WHAT YOU HAVE TO DO —
Copy the lines of the items below word for word, starting at the line that contains "Reading left to" and ending at the last line of the items. Leave the pictures out of your copy.

[Dataset entries]
◇ ◇ ◇ ◇ ◇

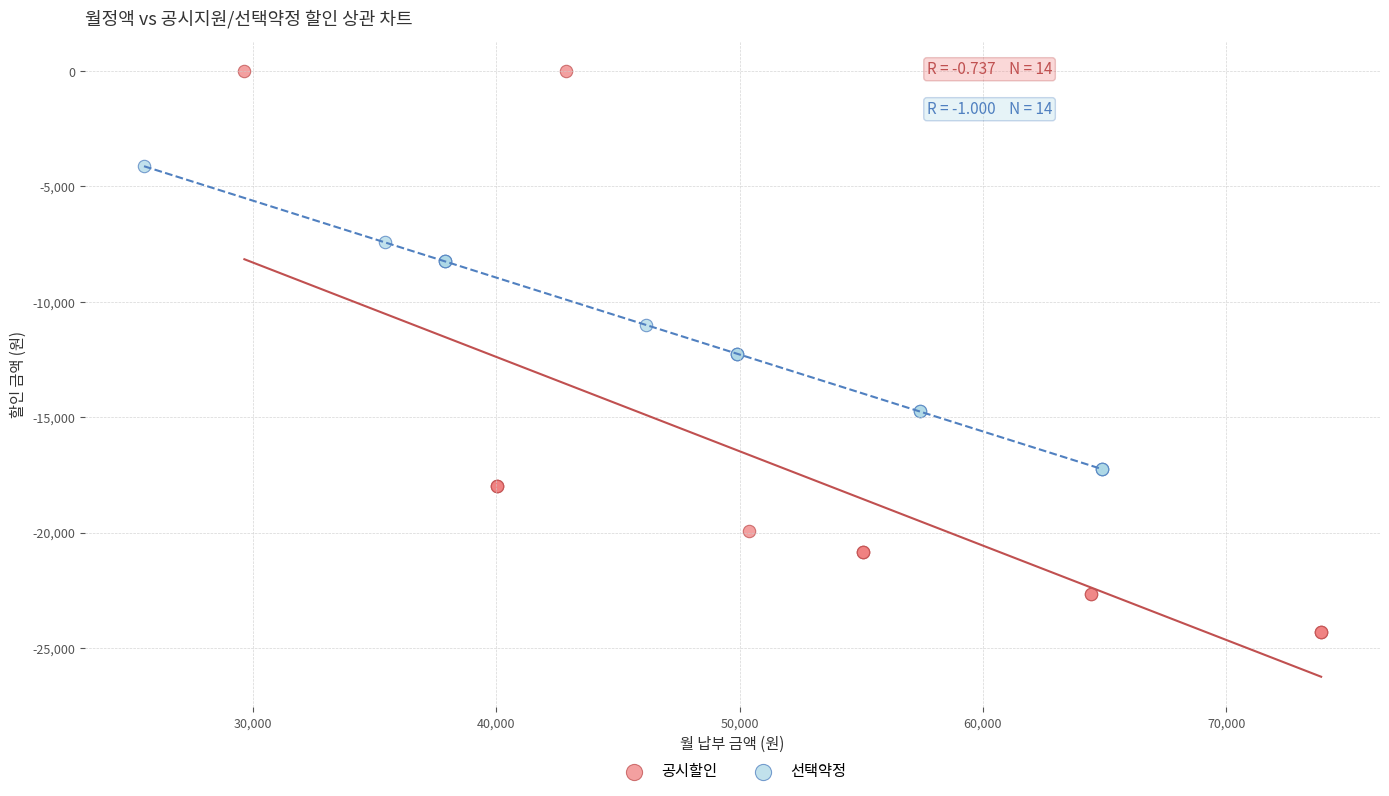

What are all the series names shown in the legend?

공시할인, 선택약정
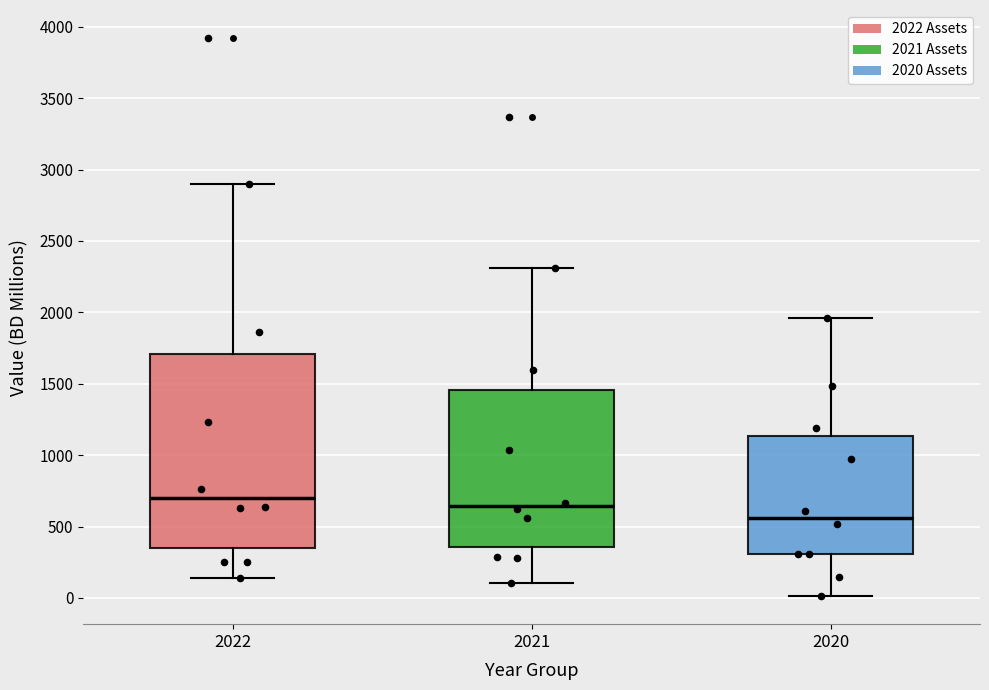

Comparing the boxes themselves (not the whiskers), which one is the tallest?

2022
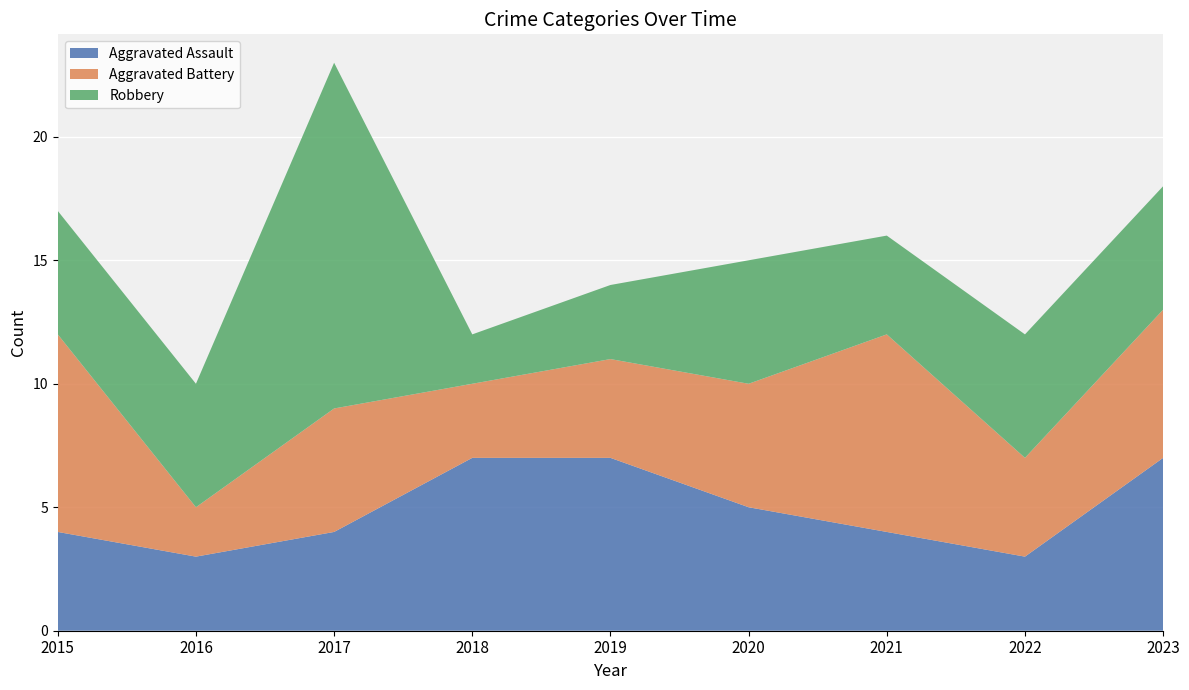

Reading left to right, list all the values displayed in this chart.

Aggravated Assault: 2015=4	2016=3	2017=4	2018=7	2019=7	2020=5	2021=4	2022=3	2023=7
Aggravated Battery: 2015=8	2016=2	2017=5	2018=3	2019=4	2020=5	2021=8	2022=4	2023=6
Robbery: 2015=5	2016=5	2017=14	2018=2	2019=3	2020=5	2021=4	2022=5	2023=5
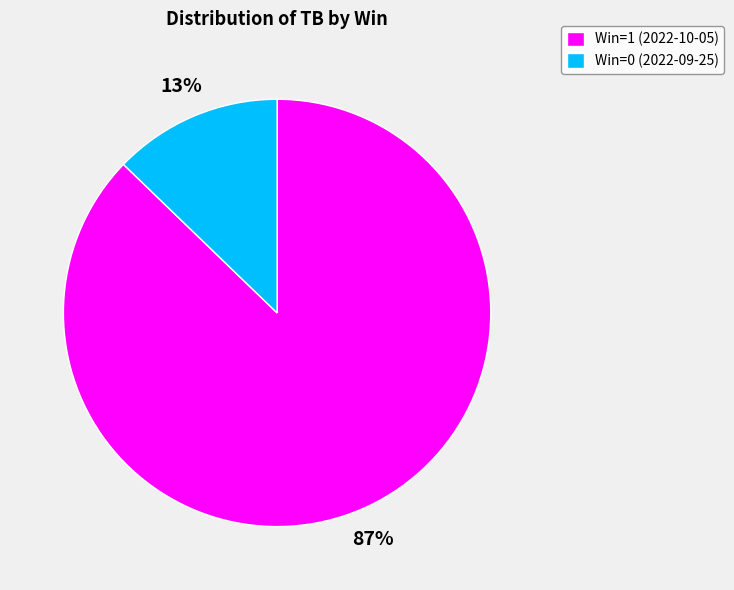

Count the number of slices in the pie.

2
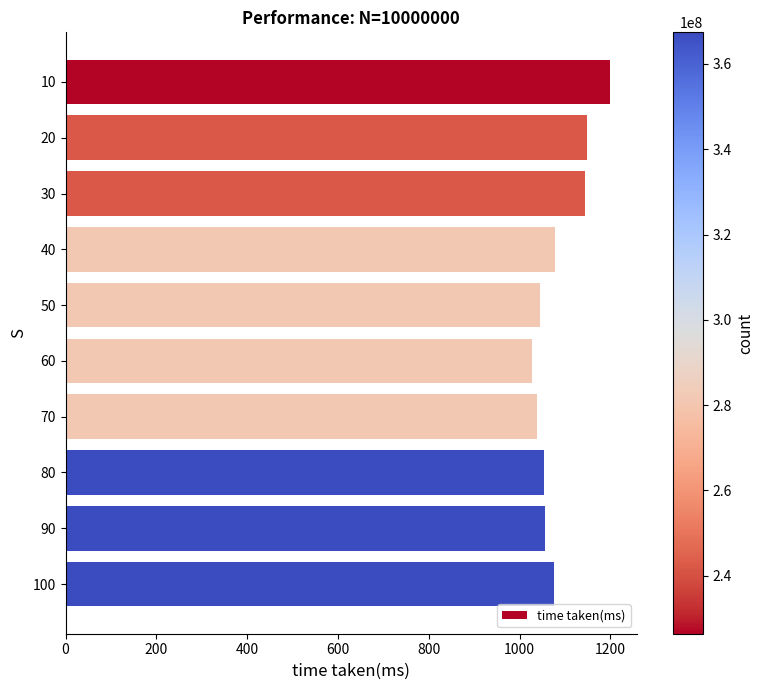

Approximately how many times larger is the value at 70 compared to 80?

1.0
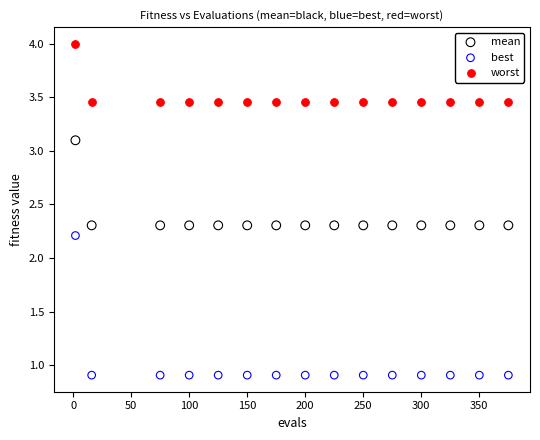

Which series reaches the maximum Y coordinate?

worst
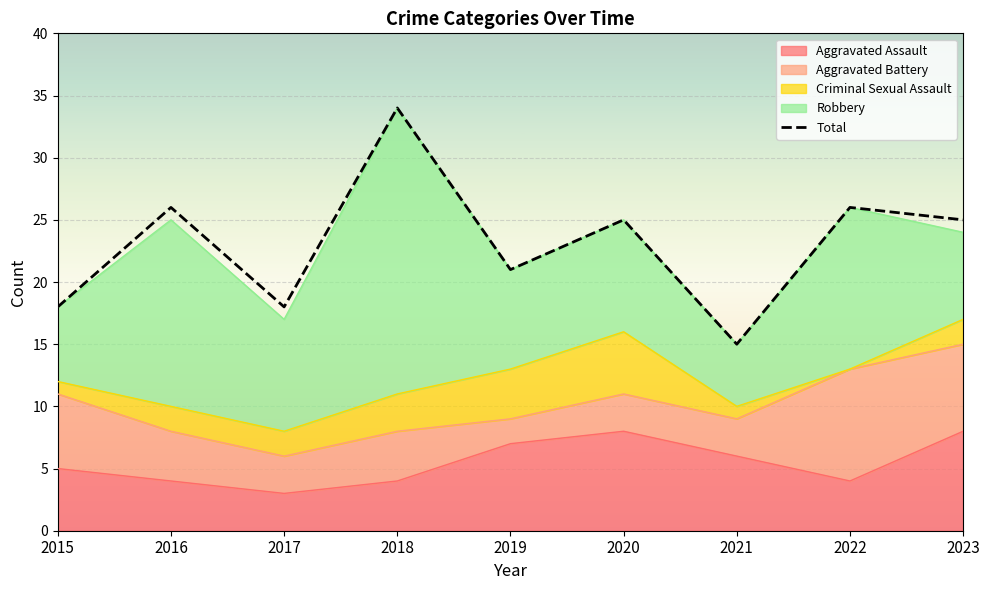

Is it true that the value at 2017 is 18?

True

◇ ◇ ◇ ◇ ◇

SOLUTION TO THE EXERCISE —
Reading left to right, list all the values displayed in this chart.

Aggravated Assault: 2015=4	2016=3	2017=4	2018=7	2019=7	2020=5	2021=4	2022=3	2023=7
Aggravated Battery: 2015=8	2016=2	2017=5	2018=3	2019=4	2020=5	2021=8	2022=4	2023=6
Robbery: 2015=5	2016=5	2017=14	2018=2	2019=3	2020=5	2021=4	2022=5	2023=5

Count the number of slices in the pie.

2

Approximately how many times larger is the value at 70 compared to 80?

1.0

Which series reaches the maximum Y coordinate?

worst

Is it true that the value at 2017 is 18?

True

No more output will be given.